● **Task to carry out**
Every entry in this listing should be written out exactly.

Supplied entries: Begin

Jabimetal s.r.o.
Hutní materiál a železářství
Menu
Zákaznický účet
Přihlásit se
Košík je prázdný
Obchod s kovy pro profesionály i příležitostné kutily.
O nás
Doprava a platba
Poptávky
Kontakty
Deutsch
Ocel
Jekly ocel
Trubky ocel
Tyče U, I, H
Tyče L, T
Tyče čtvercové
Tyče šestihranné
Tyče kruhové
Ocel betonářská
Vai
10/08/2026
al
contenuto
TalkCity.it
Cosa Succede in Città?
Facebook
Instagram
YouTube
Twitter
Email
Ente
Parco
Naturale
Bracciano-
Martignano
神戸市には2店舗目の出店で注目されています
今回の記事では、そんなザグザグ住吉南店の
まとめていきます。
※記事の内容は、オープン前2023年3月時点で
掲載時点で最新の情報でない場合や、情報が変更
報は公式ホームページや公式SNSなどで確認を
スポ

Supplied entries: End

● **Written answer**
Jabimetal s.r.o.
Hutní materiál a železářství
Menu
Zákaznický účet
Přihlásit se
Košík je prázdný
Obchod s kovy pro profesionály i příležitostné kutily.
O nás
Doprava a platba
Poptávky
Kontakty
Deutsch
Ocel
Jekly ocel
Trubky ocel
Tyče U, I, H
Tyče L, T
Tyče čtvercové
Tyče šestihranné
Tyče kruhové
Ocel betonářská
Vai
10/08/2026
al
contenuto
TalkCity.it
Cosa Succede in Città?
Facebook
Instagram
YouTube
Twitter
Email
Ente
Parco
Naturale
Bracciano-
Martignano
神戸市には2店舗目の出店で注目されています
今回の記事では、そんなザグザグ住吉南店の
まとめていきます。
※記事の内容は、オープン前2023年3月時点で
掲載時点で最新の情報でない場合や、情報が変更
報は公式ホームページや公式SNSなどで確認を
スポ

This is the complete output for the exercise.